――晴海の姿が完全に水中へと呑まれた瞬間、行く手を阻んでいた水壁が霧散した。

同時に晴海を呑み込んだ水溜まりも、水壁と共に跡形もなく消え去る。

「っ畜生、何で…」

陸は暫く愕然とその場に立ち尽くしていたが、不意に玄関口へと駆け出した。

既に他者の気配を感じ取ることも儘ならない程に能力は弱っていたが、それでも月虹の追手が現れたことは明白だった。

「何で俺を直接狙わない…っ!!」

外へ飛び出した瞬間、未だ姿を見せない相手に向かって陸は声を張り上げた。

すると、何処からともなく冷ややかに笑う声が響いてくる。

「お前に、俺と同じ思いをさせてやるためだよ。陸」

「…!」

陸の胸中で、出来れば的中して欲しくなかった予測が当たってしまった。

月虹の能力者は其々、操る魔力の要素が違う。

他者と同じ属性を持つ能力者は一人として存在しない。

陸の記憶の中で、水の能力者である人間も当然一人しかいない――よって、予測が外れる筈もない。

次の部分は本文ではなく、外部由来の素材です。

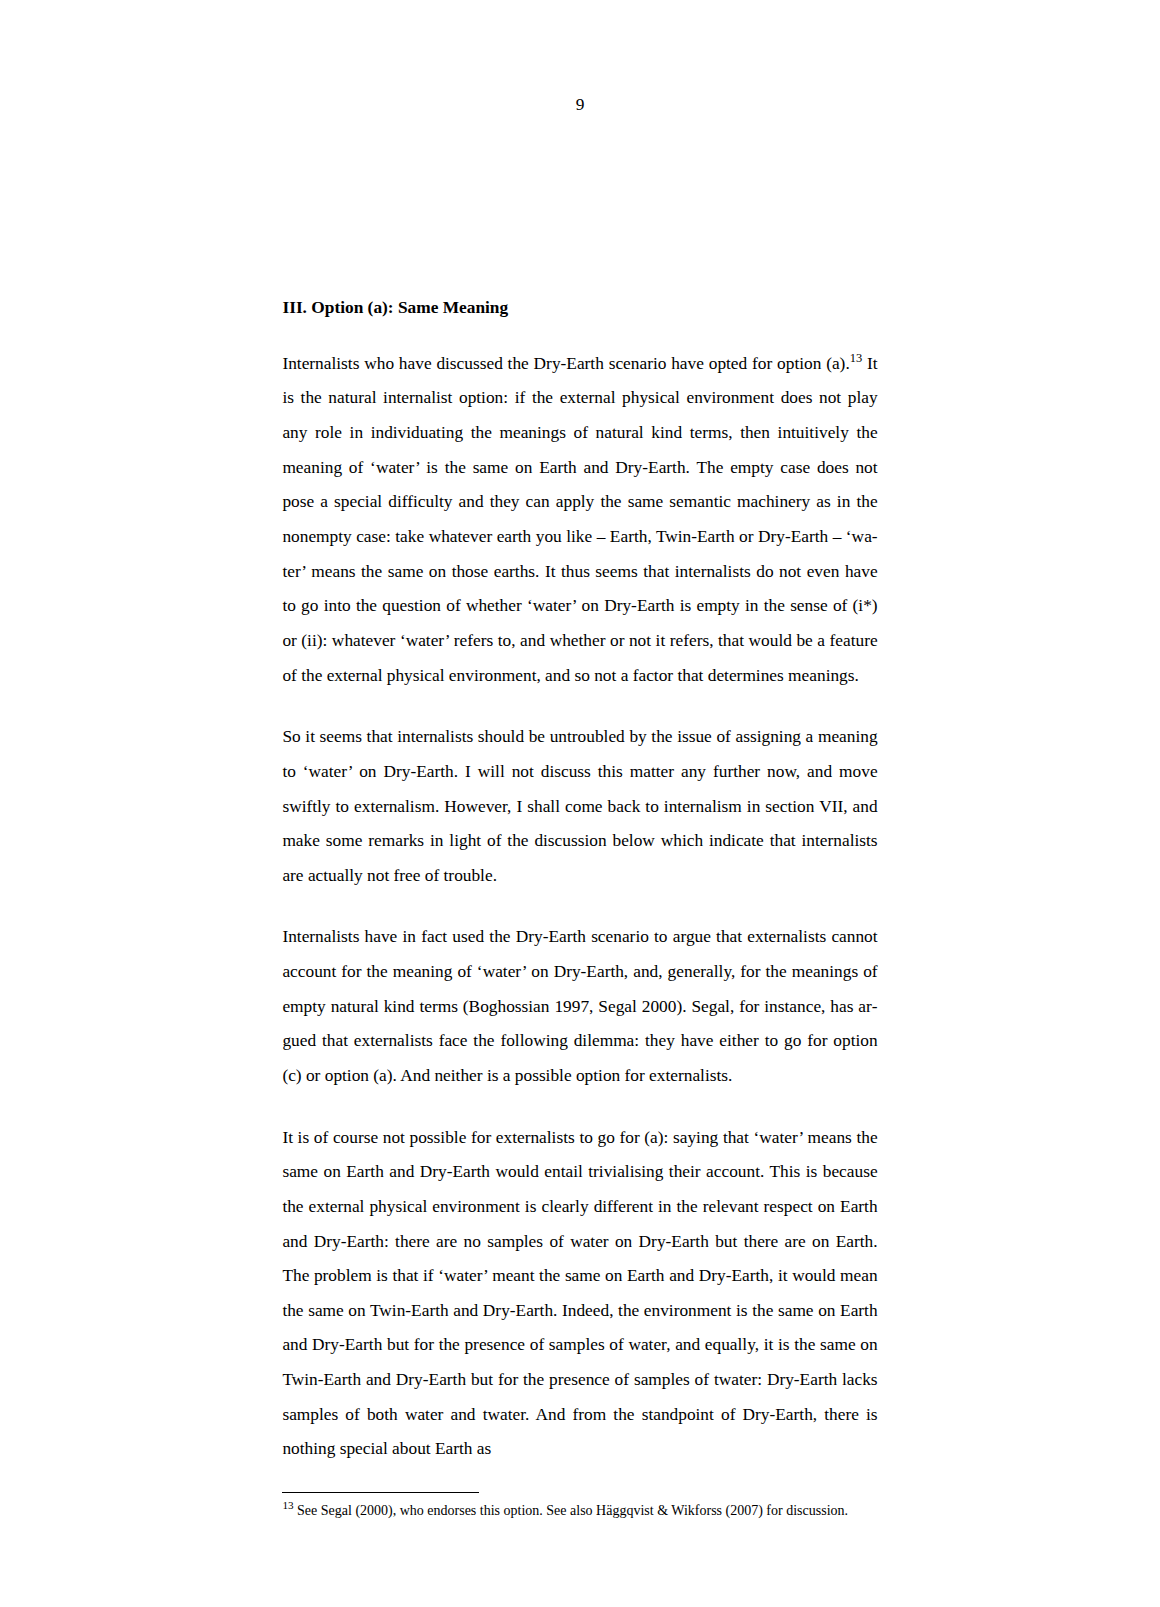9
III. Option (a): Same Meaning
Internalists who have discussed the Dry-Earth scenario have opted for option (a).13 It is the natural internalist option: if the external physical environment does not play any role in individuating the meanings of natural kind terms, then intuitively the meaning of ‘water’ is the same on Earth and Dry-Earth. The empty case does not pose a special difficulty and they can apply the same semantic machinery as in the nonempty case: take whatever earth you like – Earth, Twin-Earth or Dry-Earth – ‘water’ means the same on those earths. It thus seems that internalists do not even have to go into the question of whether ‘water’ on Dry-Earth is empty in the sense of (i*) or (ii): whatever ‘water’ refers to, and whether or not it refers, that would be a feature of the external physical environment, and so not a factor that determines meanings.
So it seems that internalists should be untroubled by the issue of assigning a meaning to ‘water’ on Dry-Earth. I will not discuss this matter any further now, and move swiftly to externalism. However, I shall come back to internalism in section VII, and make some remarks in light of the discussion below which indicate that internalists are actually not free of trouble.
Internalists have in fact used the Dry-Earth scenario to argue that externalists cannot account for the meaning of ‘water’ on Dry-Earth, and, generally, for the meanings of empty natural kind terms (Boghossian 1997, Segal 2000). Segal, for instance, has argued that externalists face the following dilemma: they have either to go for option (c) or option (a). And neither is a possible option for externalists.
It is of course not possible for externalists to go for (a): saying that ‘water’ means the same on Earth and Dry-Earth would entail trivialising their account. This is because the external physical environment is clearly different in the relevant respect on Earth and Dry-Earth: there are no samples of water on Dry-Earth but there are on Earth. The problem is that if ‘water’ meant the same on Earth and Dry-Earth, it would mean the same on Twin-Earth and Dry-Earth. Indeed, the environment is the same on Earth and Dry-Earth but for the presence of samples of water, and equally, it is the same on Twin-Earth and Dry-Earth but for the presence of samples of twater: Dry-Earth lacks samples of both water and twater. And from the standpoint of Dry-Earth, there is nothing special about Earth as
13 See Segal (2000), who endorses this option. See also Häggqvist & Wikforss (2007) for discussion.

それでも陸は“彼”が追手ではないことを、彼の声を聴く直前まで願っていた。

「どうしてお前がこんなことっ…!」

陸の叫び声に応えるように目の前に水溜まりが生まれ、その中から一人の少年が現れた。

だが、見知った筈の青灰色をした少年の眼は、月虹で最後に見たときよりも暗く淀んでいる。